Before that happens, however, the adrenaline-charged German director Wolfgang Petersen (Das Boot, Air Force One) and an army of Hollywood techno-folk provide just about everything an old-fashioned, grand-scale epic is supposed to have. The Glory of Love! The Pity of War! A Cast of Thousands! Brad Pitt's Pecs, agleam with the blood of slain enemies. Little matter that the guy who allegedly inspired the whole thing--old scribbler by the name of Homer--would be hard-pressed to find any remaining shred of The Iliad in this over-the-top entertainment. It has a lot of loud passion but not much poetry, and that's appropriate for a movie that could well be subtitled My Big Fat Greek Bloodletting.
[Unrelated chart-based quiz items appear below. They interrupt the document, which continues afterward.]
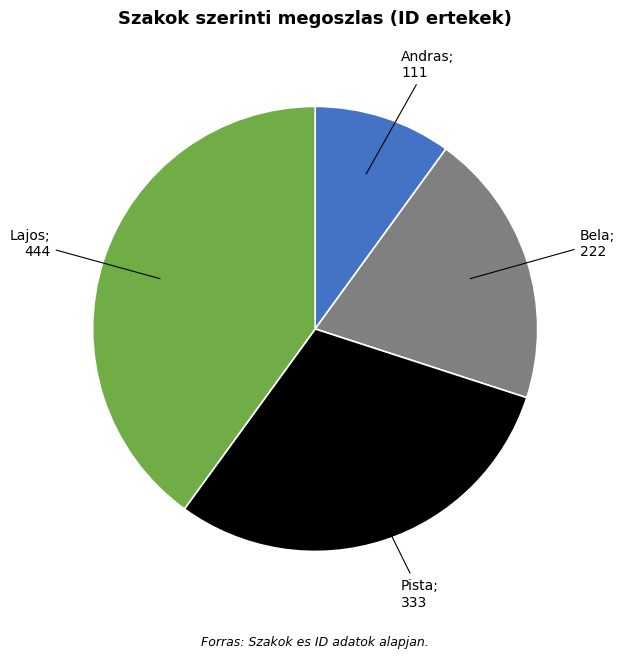

Is there any slice that represents more than half of the pie?

No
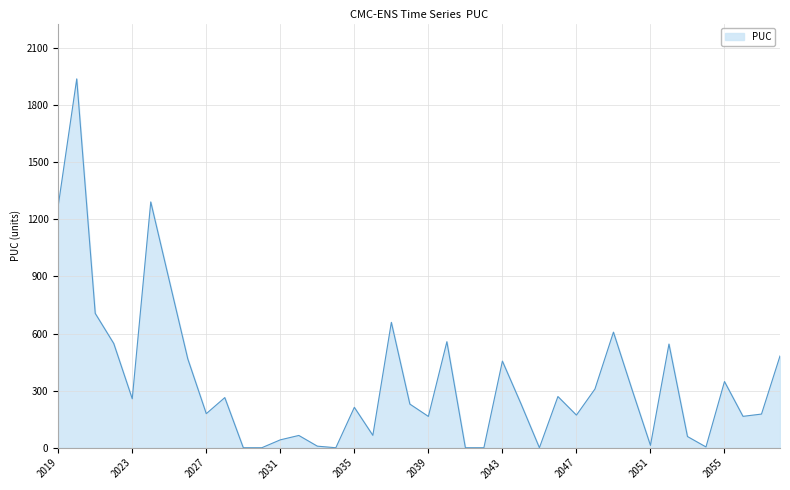

How many categories are shown in the chart?

40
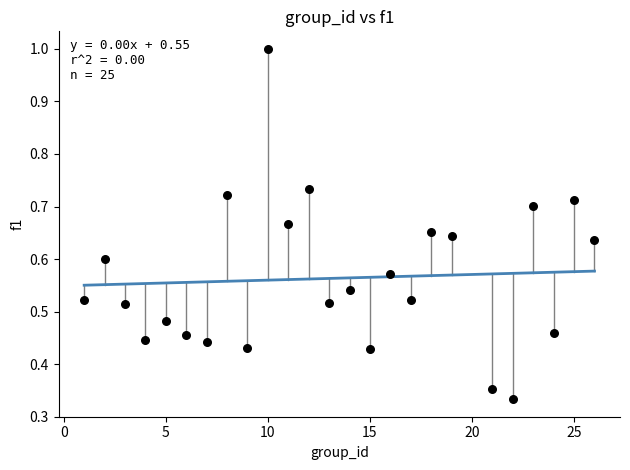

What is the range of X values (max minus min)?

25.0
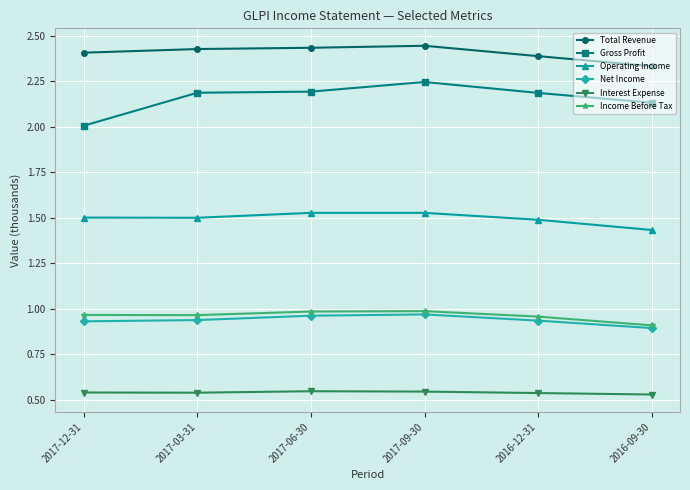

How many distinct data groups are displayed?

6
The less said here the better about local politics in the old days--about the beef Menelaus (Brendan Gleeson) has with his unfaithful beauty of a wife, Helen (Diane Kruger), or about the imperial ambitions of King Agamemnon (Brian Cox) as he stares across the Aegean. It wouldn't even do to talk much about the delicate Trojan prince Paris (Orlando Bloom) and his steamy fling with Helen. Suffice it to say that the incredibly buff Pitt, who portrays the fierce Greek warrior Achilles (you know, the guy with the heel), looks tough as nails in a black leather miniskirt and sandals, but he's only slightly better sculpted than former Hulk Eric Bana, who essays the part of Hector, the Trojans' top swordsman. Half-submerged in David Benioff's screenplay are some halfhearted cautions about the abuse of power and the dark lure of violence, but for the most part Troy is content to obsess on flesh--Pitt's leaping, tormented flesh, Bana's doomed flesh and the quivering flesh of three actresses so outlandishly gorgeous that you can't help wondering how to say "supermodel" in ancient Greek. Troy is ruled by the same canny muse who recently reduced the attack on Pearl Harbor to a love triangle and, back in 1939, reinvented the Civil War as the plaything of a vixen named Scarlett, and that's fine.

Benioff's uneven script (some of the dialogue sounds like it was written by Homer Simpson) chooses no side in the Greek-Trojan conflict, but when it comes to stargazing, Pitt's clearly Petersen's pick. While Roger Pratt's camera glides over him with obvious relish, we learn that this Achilles is no longer divine (at least he says he's not), but a trained killer with a hunger for immortality, a gift for bedding slave girls two at a time and a ton of instant street cred. In Scene 1, he skewers a warrior about 9 feet tall. Ten minutes later he slashes his way through a hundred or so out-classed Trojans and, for good measure, decapitates a magnificent golden statue of Apollo, as if to spite all the gods. If you go in for idol-smashing, regicide and post-banquet debauchery, Brad's your man.

Achilles' spiritual salvation, it says here, comes via a beautiful Trojan priestess named Briseis (Rose Byrne), who eventually turns the great fighter into a lover. But first Petersen and Company provide the transcendent battle scenes every war epic requires. After the huge armada of Greek ships (all but three of them computer-generated images) lands at Troy, we get a pitched battle before the city gates pitting 50,000 invaders (most of them virtual, too) against 50,000 defenders, while blond, blue-eyed Helen and old, bearded King Priam (grave, magisterial Peter O'Toole) look on from their skybox. Don Rumsfeld will love it. The obligatory night fight shows us clever Trojans rolling huge balls of fire down a hill at the Greek encampment below, and there's the famously unhappy business in which the cowardly Paris shames himself in a one-on-one with the cuckolded Menelaus. What we're leading up to, of course, is the main event between Achilles and Hector, a bloody, percussive clangeroo featuring spears, swords and shields (but no helmets) that Don King would have been proud to book at Caesars.

In the end, this sometimes silly but satisfying act of Love-and-War grandiosity delivers on its promises. Classicists won't learn much about Greek culture, or even pick up a decent recipe for moussaka, but as all-out, big-budget action movies that are set 3,200 years in the past go, this one will do just fine--especially if you like seeing hundreds of Bulgarian extras getting smashed in the face with bronze hammers. Somewhere (maybe in the tank where he dreamed up the Red Sea), Cecil B. DeMille must be grinning.